= Problem description =
Collect all lines below with the string "down".

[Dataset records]
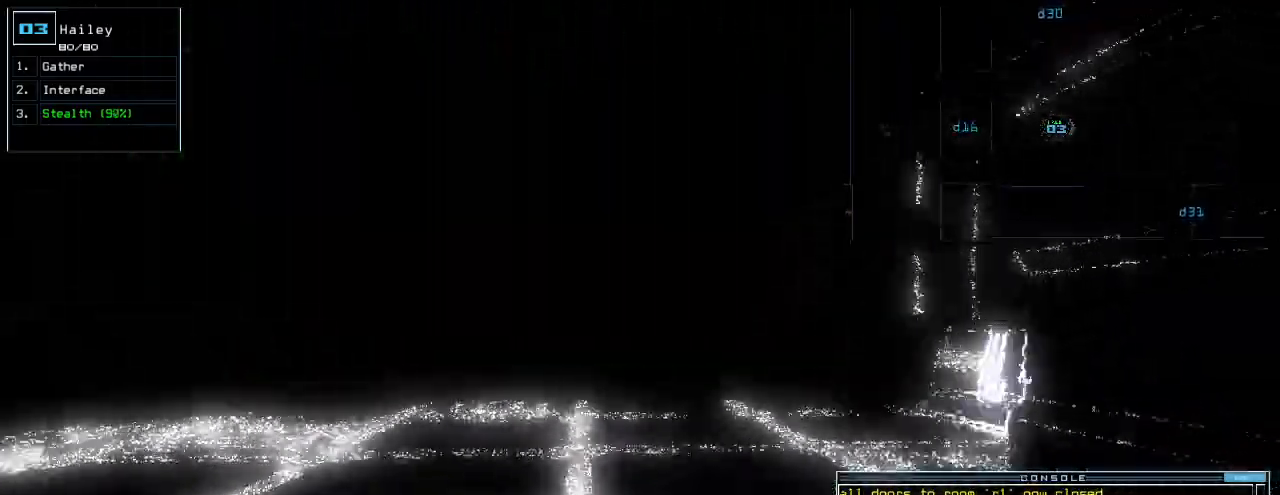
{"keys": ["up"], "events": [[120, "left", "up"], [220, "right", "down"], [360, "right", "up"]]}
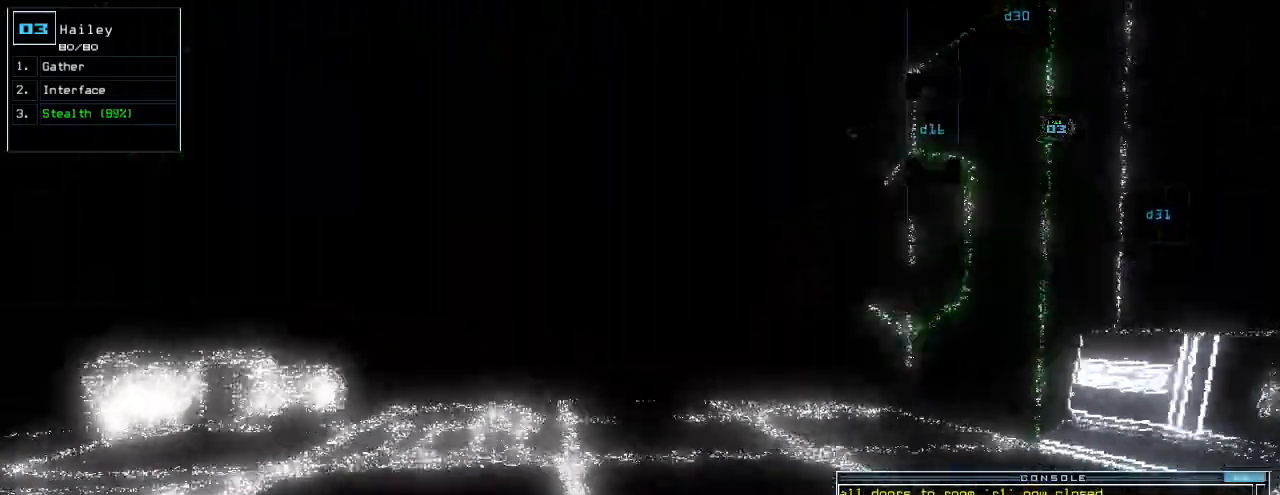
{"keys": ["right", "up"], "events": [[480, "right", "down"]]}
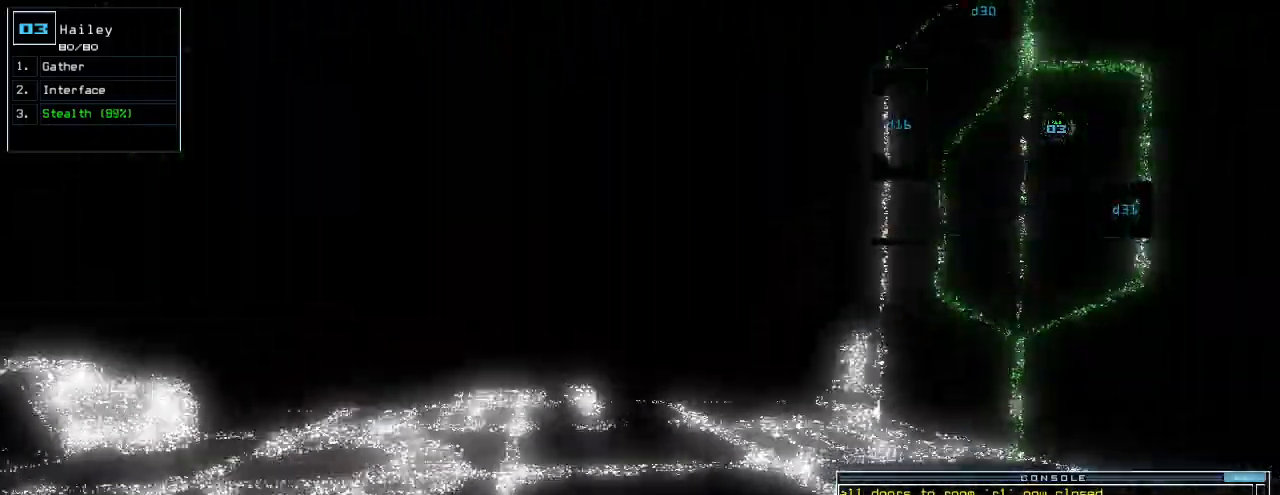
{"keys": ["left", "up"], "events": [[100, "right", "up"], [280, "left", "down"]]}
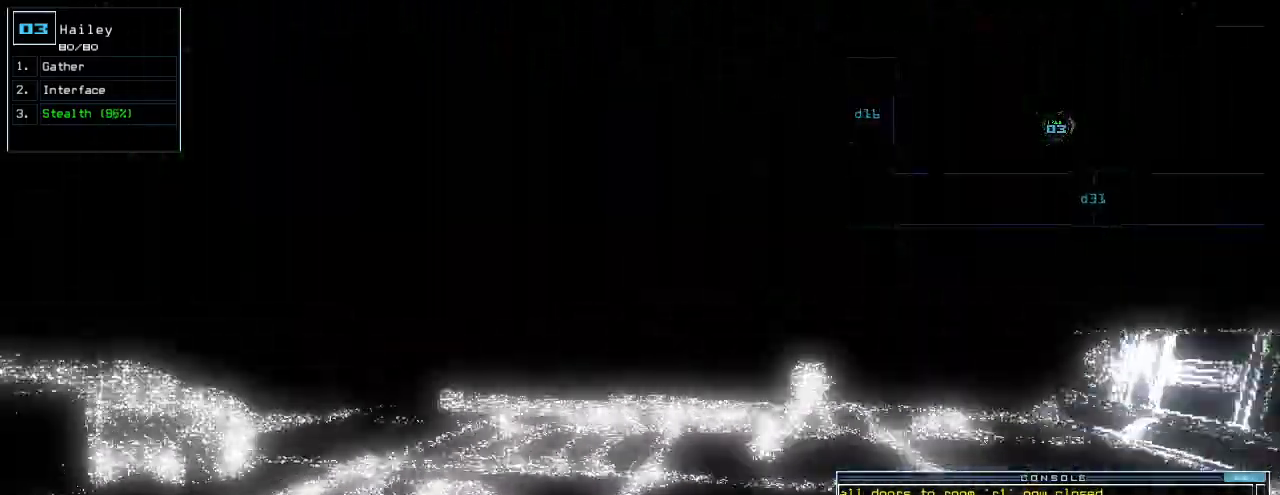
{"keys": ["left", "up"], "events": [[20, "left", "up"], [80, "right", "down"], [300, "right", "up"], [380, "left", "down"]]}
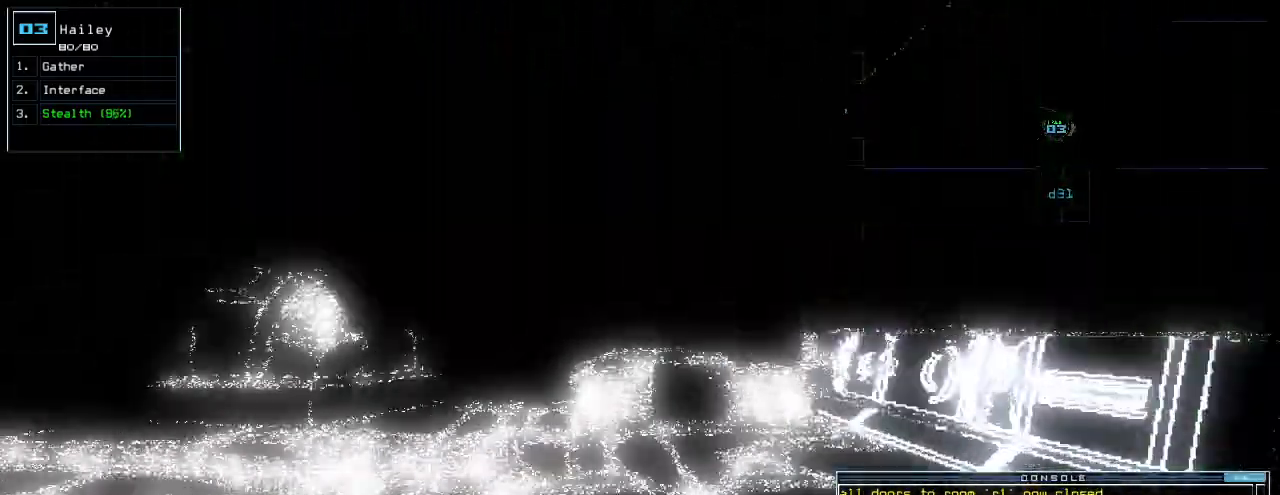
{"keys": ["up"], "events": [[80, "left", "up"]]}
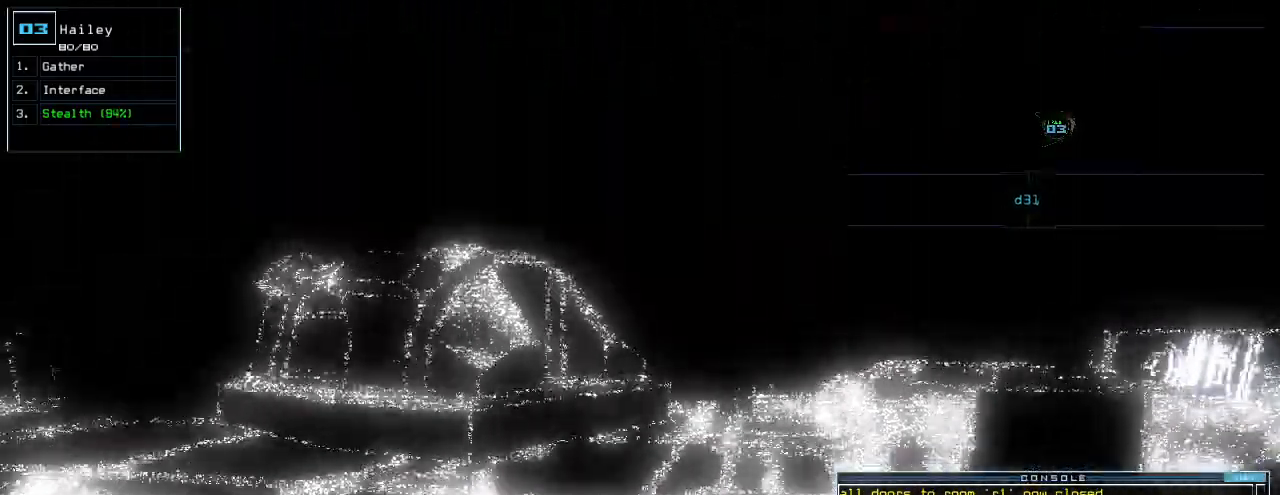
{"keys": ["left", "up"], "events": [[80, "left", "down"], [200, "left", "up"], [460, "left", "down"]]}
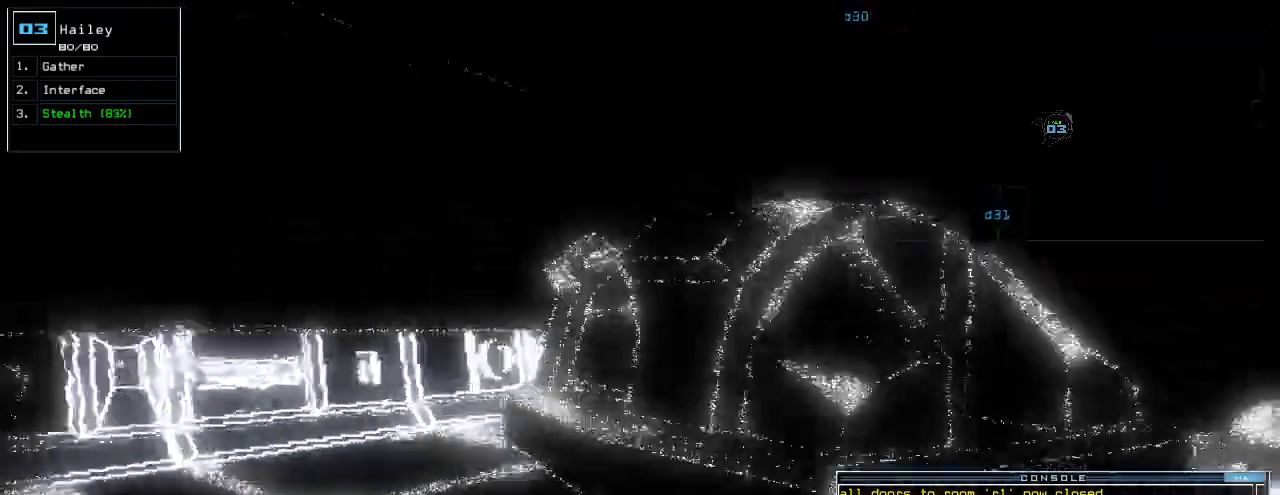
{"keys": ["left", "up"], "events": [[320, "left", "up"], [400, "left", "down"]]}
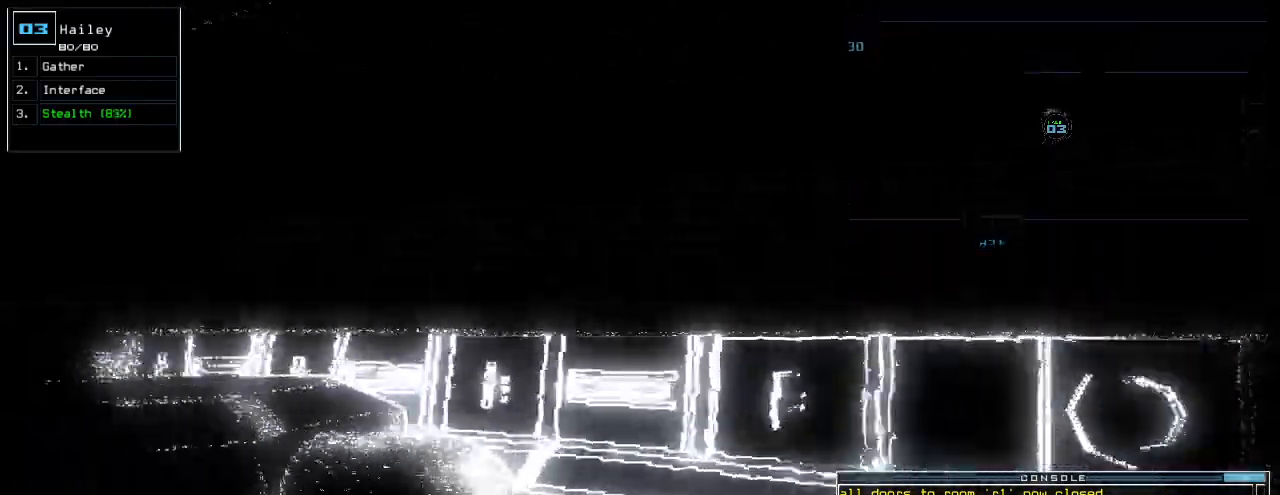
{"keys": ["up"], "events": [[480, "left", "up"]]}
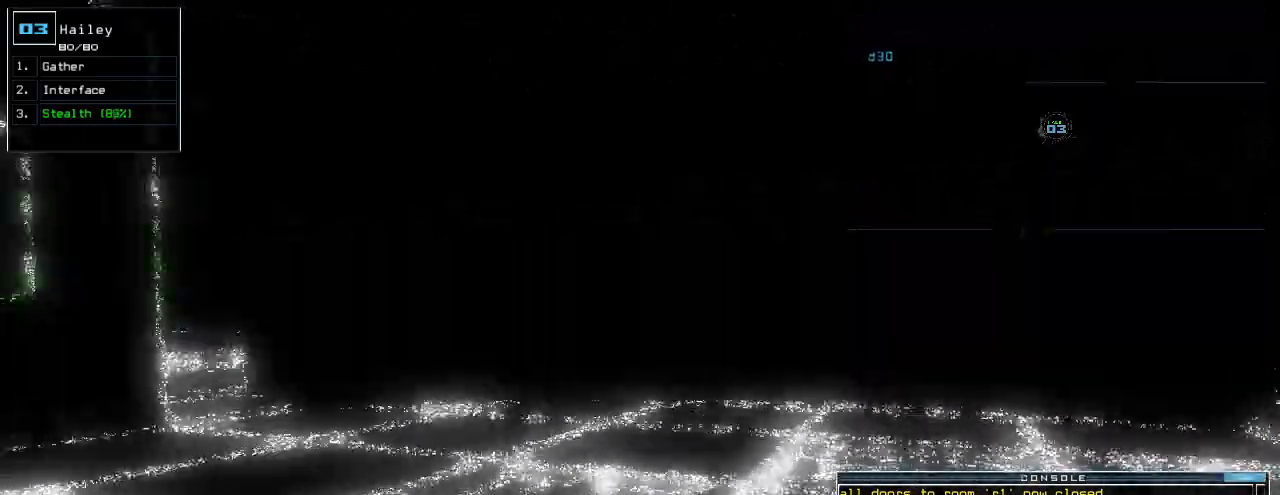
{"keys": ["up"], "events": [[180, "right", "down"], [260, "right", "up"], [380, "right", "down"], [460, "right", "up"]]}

= Solution to the problem =
{"keys": ["up"], "events": [[120, "left", "up"], [220, "right", "down"], [360, "right", "up"]]}
{"keys": ["right", "up"], "events": [[480, "right", "down"]]}
{"keys": ["left", "up"], "events": [[100, "right", "up"], [280, "left", "down"]]}
{"keys": ["left", "up"], "events": [[20, "left", "up"], [80, "right", "down"], [300, "right", "up"], [380, "left", "down"]]}
{"keys": ["left", "up"], "events": [[80, "left", "down"], [200, "left", "up"], [460, "left", "down"]]}
{"keys": ["left", "up"], "events": [[320, "left", "up"], [400, "left", "down"]]}
{"keys": ["up"], "events": [[180, "right", "down"], [260, "right", "up"], [380, "right", "down"], [460, "right", "up"]]}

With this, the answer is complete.